Munster: "La sfortuna ha mascherato il nostro potenziale a Liepaja"

2021-07-14T06:00:26+02:00Luglio 14th, 2021|2021, Rally Liepāja|

Il tentativo di Gregoire Munster di volare nel FIA European Rally Championship al Rally Liepāja non è mai decollato dopo una serie di problemi che hanno bloccato il pilota lussemburghese.

Dopo aver finito secondo vicino a Oliver Solberg nella battaglia per il titolo ERC1 Junior della scorsa stagione, Munster si è iscritto all’ERC-MICHELIN Talent Factory e ci si aspettava che fosse in testa ai primi due round della stagione in Polonia e Lettonia. Ma la sfortuna in entrambi gli eventi su terra ha ostacolato i progressi del 21enne a bordo della Hyundai i20 R5 che condivide con il co-pilota Louis Louka.

Al Rally Liepāja Munster non ha potuto prendere parte alle prove e alle qualifiche a causa di un problema alla cellula di sicurezza che lo ha relegato 32° nella lista di partenza della prima tappa.

Ma un pneumatico anteriore sinistro danneggiato sei chilometri prima dell’arrivo della tappa di apertura ha significato che non ha potuto sfruttare la sua posizione di partenza, mentre le sue speranze di un buon finale sono naufragate.

“Non volevamo fare lo stesso errore che abbiamo fatto in Polonia guidando con la gomma forata, così ci siamo fermati e abbiamo cambiato tutto”, ha detto Munster. “Con la polvere è stato un po’ difficile con i dadi che non uscivano dalla pistola, quindi abbiamo perso tempo e questo è tutto. Sapevamo che la nostra posizione in strada sarebbe stata un vantaggio nelle sezioni lisce, ma nelle sezioni più ruvide era difficile e abbiamo forato a causa di una grande roccia che era stata estratta da un pilota prima. Era nella traiettoria, abbiamo cercato di evitarla ma con l’alta velocità era impossibile. Ma questo è solo un ostacolo che dobbiamo affrontare in questo bellissimo sport”.
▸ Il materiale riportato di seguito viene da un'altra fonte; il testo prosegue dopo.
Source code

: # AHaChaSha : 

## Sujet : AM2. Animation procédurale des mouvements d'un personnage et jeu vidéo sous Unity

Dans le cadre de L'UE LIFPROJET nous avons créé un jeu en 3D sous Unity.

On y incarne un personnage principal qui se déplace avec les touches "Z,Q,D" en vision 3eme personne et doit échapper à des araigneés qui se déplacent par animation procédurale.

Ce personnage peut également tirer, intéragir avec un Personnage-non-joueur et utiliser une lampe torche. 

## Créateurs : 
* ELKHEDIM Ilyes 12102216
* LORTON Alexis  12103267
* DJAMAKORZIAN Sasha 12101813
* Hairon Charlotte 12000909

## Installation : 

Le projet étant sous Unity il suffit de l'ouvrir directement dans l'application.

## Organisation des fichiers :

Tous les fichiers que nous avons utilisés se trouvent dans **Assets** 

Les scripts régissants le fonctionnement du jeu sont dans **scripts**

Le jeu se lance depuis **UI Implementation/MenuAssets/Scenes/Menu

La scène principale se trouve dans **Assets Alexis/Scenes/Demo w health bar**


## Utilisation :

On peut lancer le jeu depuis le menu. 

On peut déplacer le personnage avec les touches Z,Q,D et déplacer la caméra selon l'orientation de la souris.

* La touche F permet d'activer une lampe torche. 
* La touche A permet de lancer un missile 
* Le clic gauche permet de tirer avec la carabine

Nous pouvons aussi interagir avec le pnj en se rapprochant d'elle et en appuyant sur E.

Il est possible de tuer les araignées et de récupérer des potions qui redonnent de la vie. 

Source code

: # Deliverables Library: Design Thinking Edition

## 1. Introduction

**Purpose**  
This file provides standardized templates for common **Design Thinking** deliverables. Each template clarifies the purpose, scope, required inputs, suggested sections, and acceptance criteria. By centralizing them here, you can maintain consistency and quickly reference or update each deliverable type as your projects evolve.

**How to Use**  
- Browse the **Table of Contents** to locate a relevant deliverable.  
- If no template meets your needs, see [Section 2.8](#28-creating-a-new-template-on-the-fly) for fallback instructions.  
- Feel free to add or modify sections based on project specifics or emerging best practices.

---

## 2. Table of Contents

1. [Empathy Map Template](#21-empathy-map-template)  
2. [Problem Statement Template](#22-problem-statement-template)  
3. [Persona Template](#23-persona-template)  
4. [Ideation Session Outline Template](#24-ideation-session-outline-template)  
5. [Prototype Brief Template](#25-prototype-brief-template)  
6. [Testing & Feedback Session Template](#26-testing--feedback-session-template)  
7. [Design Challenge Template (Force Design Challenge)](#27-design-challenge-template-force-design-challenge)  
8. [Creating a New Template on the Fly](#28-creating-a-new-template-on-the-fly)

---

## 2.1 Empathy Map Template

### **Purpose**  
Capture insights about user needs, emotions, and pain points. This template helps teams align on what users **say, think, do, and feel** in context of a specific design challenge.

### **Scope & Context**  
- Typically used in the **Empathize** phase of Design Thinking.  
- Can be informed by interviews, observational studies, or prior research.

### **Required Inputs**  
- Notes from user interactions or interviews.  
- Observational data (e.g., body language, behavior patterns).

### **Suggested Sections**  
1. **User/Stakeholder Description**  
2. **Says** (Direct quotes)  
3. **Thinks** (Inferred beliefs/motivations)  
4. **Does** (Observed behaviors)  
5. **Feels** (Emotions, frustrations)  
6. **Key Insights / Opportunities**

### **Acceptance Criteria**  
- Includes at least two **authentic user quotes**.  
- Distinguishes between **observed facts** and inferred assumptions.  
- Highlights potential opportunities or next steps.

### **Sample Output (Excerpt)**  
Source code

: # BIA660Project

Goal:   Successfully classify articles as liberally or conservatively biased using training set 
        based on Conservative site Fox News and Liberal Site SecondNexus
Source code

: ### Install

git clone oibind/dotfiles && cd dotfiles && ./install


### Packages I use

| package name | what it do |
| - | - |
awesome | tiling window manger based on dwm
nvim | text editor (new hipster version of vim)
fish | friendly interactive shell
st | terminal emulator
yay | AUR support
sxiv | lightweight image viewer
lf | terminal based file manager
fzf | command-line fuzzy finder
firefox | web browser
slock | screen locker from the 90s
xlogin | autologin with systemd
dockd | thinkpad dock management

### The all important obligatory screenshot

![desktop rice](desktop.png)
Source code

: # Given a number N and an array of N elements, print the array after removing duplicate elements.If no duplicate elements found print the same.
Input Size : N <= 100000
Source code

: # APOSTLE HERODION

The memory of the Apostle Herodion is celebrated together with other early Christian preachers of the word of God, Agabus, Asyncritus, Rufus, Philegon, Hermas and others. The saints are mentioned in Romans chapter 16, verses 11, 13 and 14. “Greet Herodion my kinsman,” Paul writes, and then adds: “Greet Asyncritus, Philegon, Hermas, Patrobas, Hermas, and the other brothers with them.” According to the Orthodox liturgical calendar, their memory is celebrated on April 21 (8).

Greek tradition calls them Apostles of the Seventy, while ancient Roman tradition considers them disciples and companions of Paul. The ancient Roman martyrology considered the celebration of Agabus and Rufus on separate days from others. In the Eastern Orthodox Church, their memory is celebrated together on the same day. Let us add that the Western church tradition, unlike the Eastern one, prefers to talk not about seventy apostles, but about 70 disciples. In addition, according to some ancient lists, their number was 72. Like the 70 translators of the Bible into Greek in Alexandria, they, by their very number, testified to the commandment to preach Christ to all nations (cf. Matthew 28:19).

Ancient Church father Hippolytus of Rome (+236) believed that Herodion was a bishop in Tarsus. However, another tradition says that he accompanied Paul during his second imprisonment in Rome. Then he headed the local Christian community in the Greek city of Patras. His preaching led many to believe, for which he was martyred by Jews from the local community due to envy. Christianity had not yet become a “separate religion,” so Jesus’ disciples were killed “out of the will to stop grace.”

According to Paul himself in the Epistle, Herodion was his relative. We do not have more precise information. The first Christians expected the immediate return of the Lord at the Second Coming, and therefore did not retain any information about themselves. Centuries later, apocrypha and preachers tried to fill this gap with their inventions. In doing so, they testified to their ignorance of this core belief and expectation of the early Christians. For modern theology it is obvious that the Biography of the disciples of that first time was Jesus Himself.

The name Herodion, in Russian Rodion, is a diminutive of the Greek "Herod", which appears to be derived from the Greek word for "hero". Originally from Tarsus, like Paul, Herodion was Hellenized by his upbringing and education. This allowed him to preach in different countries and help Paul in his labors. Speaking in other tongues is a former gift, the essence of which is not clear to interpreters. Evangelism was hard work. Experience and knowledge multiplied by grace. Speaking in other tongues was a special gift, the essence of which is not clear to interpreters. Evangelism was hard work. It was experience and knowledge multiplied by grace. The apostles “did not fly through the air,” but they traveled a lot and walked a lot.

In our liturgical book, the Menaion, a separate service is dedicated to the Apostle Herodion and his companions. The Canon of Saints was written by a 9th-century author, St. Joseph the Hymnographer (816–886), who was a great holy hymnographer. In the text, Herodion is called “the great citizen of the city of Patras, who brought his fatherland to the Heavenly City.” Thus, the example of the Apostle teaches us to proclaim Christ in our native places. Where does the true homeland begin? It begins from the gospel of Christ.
Munster, che è stato anche ritardato da un problema alla valvola pop-off, alla fine ha finito 17° e 5° tra i concorrenti dell’ERC-MICHELIN Talent Factory.

“È un po’ frustrante perché siamo qui per esibirci e vogliamo fare dei buoni tempi. Avere ostacoli come questi è un po’ fastidioso ma dobbiamo accettarlo. Stavamo facendo esperienza e i tempi non erano così male [il secondo giorno], questo è positivo”.